I’ve no real measure of the man, who I am to? Google says he’s been through some shit. Depression, addiction. And that, in writing music, he finds himself, getting closer to the bone every time he does. At the gig, we find out  he’s 50 something, a ‘taken man’ and that he likes adventure park rides.

Glaciers

I stand sweaty, my over-shirt tied round my waist, listening properly, not casually, and singing along to the melody, getting the odd word right here or there.

‘This pain
It is a glacier moving through you
And carving out deep valleys
And creating spectacular landscapes…’

2016-02-26 09.35.09

From Izzy’s phone, Da Lat, Vietnam, 26 February 2016

 

And as he plays ‘Glacier’,  it’s like a submarine surfaces, gently nudging the stillness of the water. As it rises, periscope first, its metallic bulk of pure war machine emerges from beneath.

Trace sees I’m crying and we little finger hold hands.

I weep in the half light of Sheffield’s red brick Octagon theatre.

‘…And nourishing the ground
With precious minerals and other stuff’

….

The next day, a Saturday, after watching a dismal 4-0 drumming by Norwich at Hillsborough (lest said the better), I sit on the edge of our familiar green sofa, drinking a weekend G&T, trying to figure out how to add two Sonos speakers – one commandeered from my study and one from Izzy’s bedroom – to the living room TV.

It’s a tech thing, but apparently, I need to walk around the room, waving around my iPhone to ‘a-tune’ the speakers to the room.  Then I need a track to test the sound quality.

‘…So, don’t you become paralyzed with fear
When things seem particularly rough’

I sit on the edge of our familiar green sofa and I weep again. Quieter, deeper.

John Grant has a beard. So do I. Maybe it’s a beard thing?

 

 

My Self-Inflicted ‘Hi’

When I come home, and I know Trace is in, I shout up ‘Hello’.

When I come home, and I know Trace isn’t in, I shout up ‘Hi’, to Beth and Izzy.

And then I pause for a second, in the hallway, the front door still ajar. Maybe for less than a second, as the door closes behind me, I listen intently. I crane and strain, in some idiotic, ritualistic hope that I’ll hear a nonchalant ‘Hi’  from Izzy or Beth. I stand, frozen in fanciful, perpetual expectation, for a reply.

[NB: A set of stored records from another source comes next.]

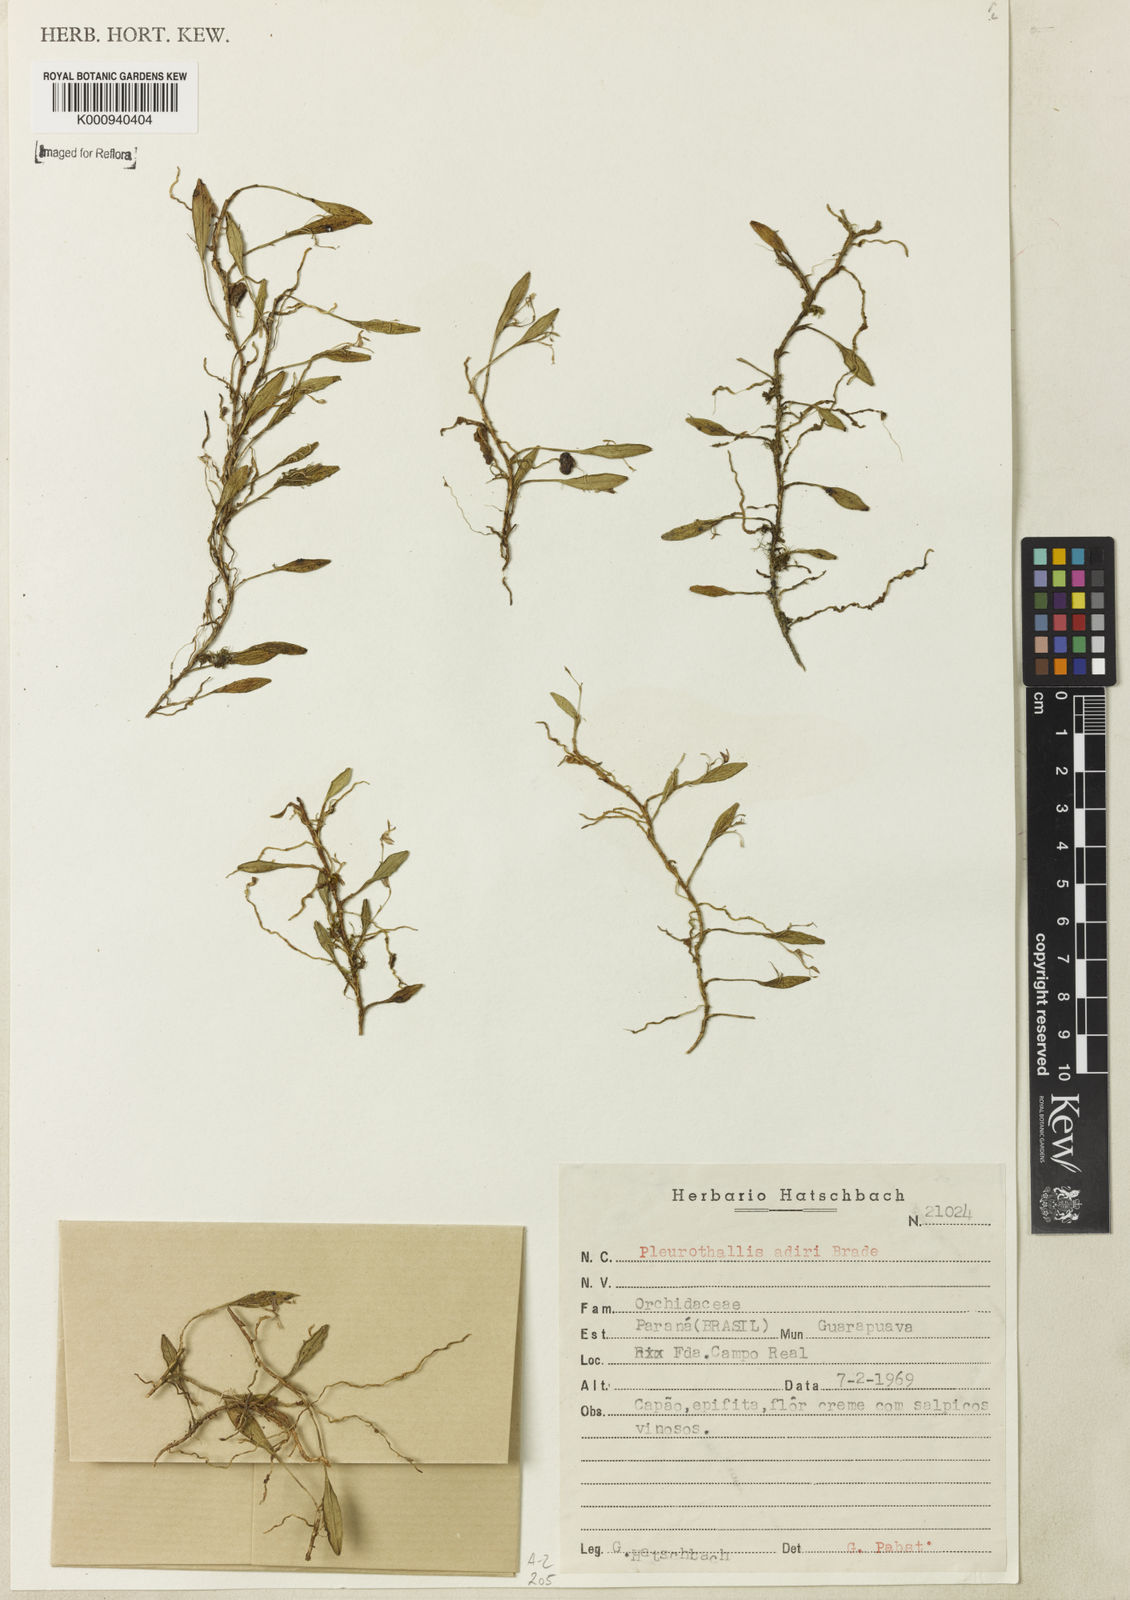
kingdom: Plantae
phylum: Tracheophyta
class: Liliopsida
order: Asparagales
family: Orchidaceae
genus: Acianthera
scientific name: Acianthera adirii
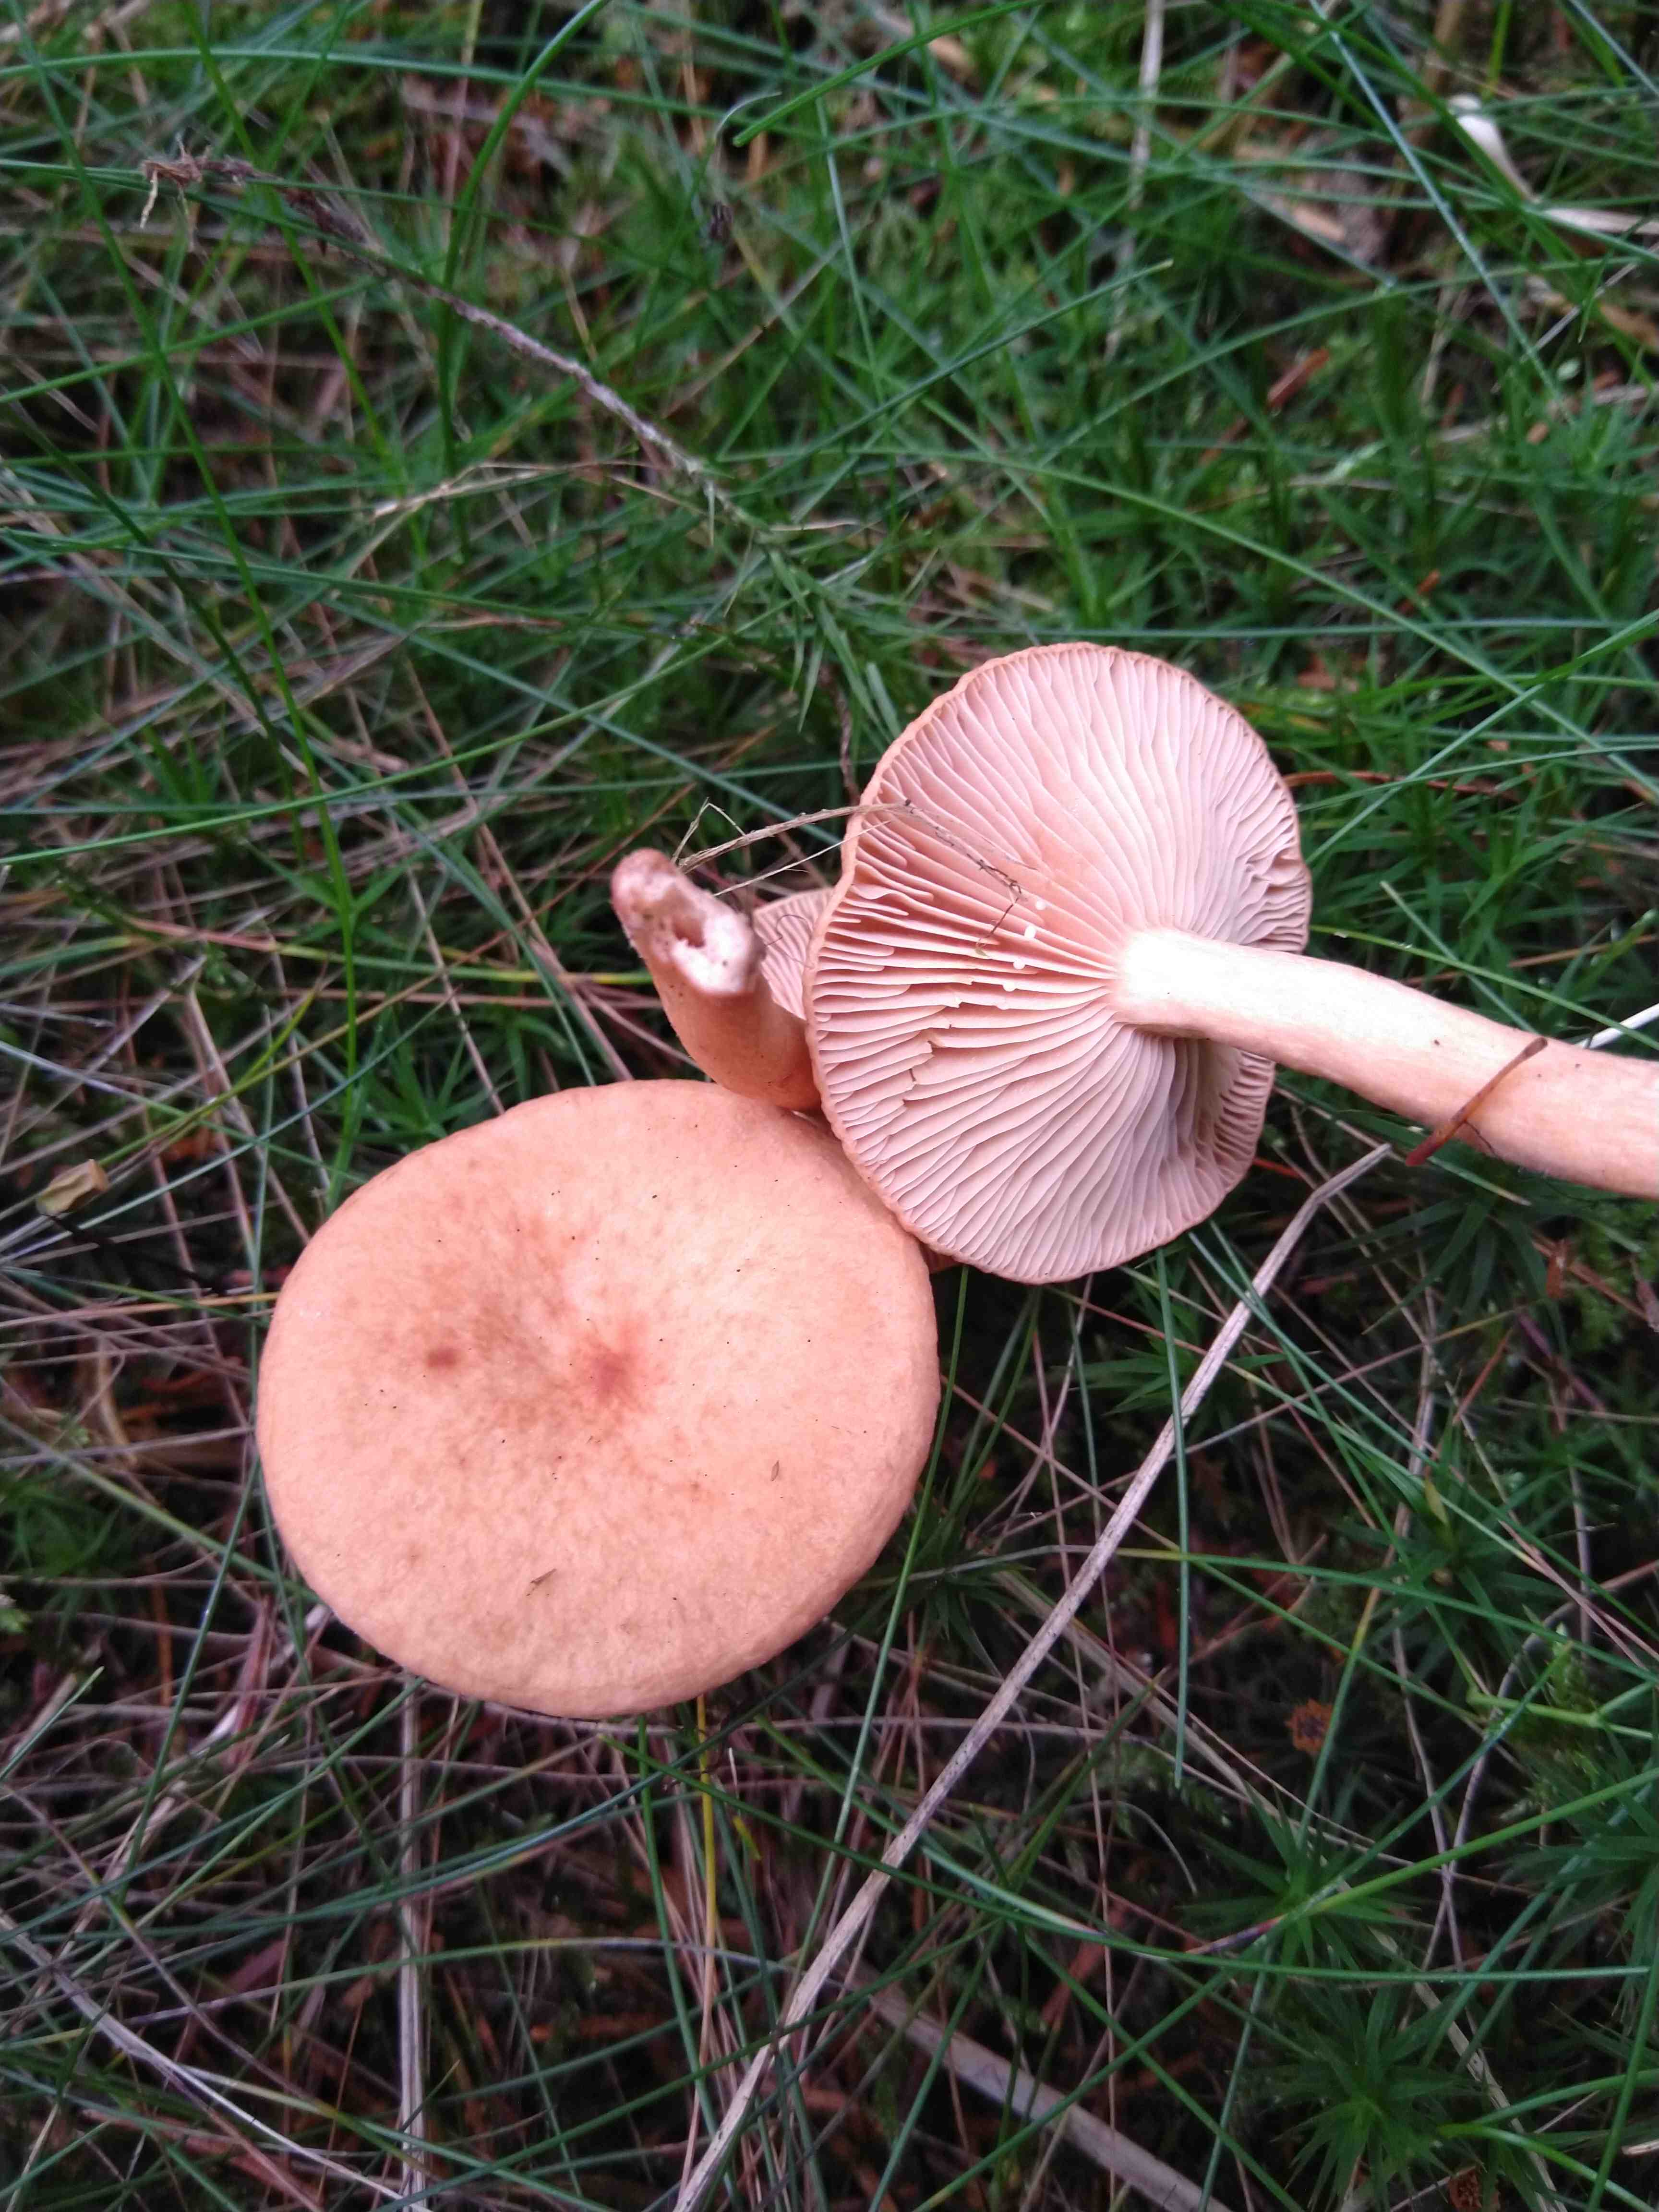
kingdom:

Sometimes I even go upstairs and open Izzy’s bedroom door and stride in with a repeated, but more bombastic follow-up ‘Hi’. I blink, then blink again, seeing her strewn on her bed or sat at her dresser in just a towel, putting her mark-up on, getting ready to go out.

Sometimes I even go upstairs and knock overly loudly on Beth’s bedroom door and barge in and forcefully sit on her as she lays in bed, napping, snoozing, now groaning and moaning as I sit on her.

Am I being cruel to myself? Am I inflicting this self-made torture on myself, when, let’s face it, there’s more than enough pain to go around?

I do it because I don’t ever, ever want to forget the casual, every day, commonplace tone of my ‘Hi’  and the sound of their couldn’t-care-less reply. The abject normal-ness of life Before, when I’d shout up, get a reply, and simply carry on with my day.

I do it to remind myself of Before.

I do it because I want to feel irritable about crumbs. When I’d take off my shoes in the hallway and check the state of the kitchen. When they’d made toast and not wiped the crumbs away. When they’d used pans and ‘left them to soak’.

beth_at_the_door

Beth at the door again.

I wish I could still go to bed knowing they were out, and that they’d return in the wee small hours with clunky going-out shoes, strutting on wooden floors, at well past the witching hour.

When the dogs would jump out of our bed to greet them at no matter what time. Or when Beth, unable to find her keys, would be rapping insistently on the front door and I’d reluctantly raise myself out of bed to let her in.

I wish they’d come back. Come home and disturb me. Irritate me. Annoy me.

I wish they’d shout down a nonchalant ‘Hi’.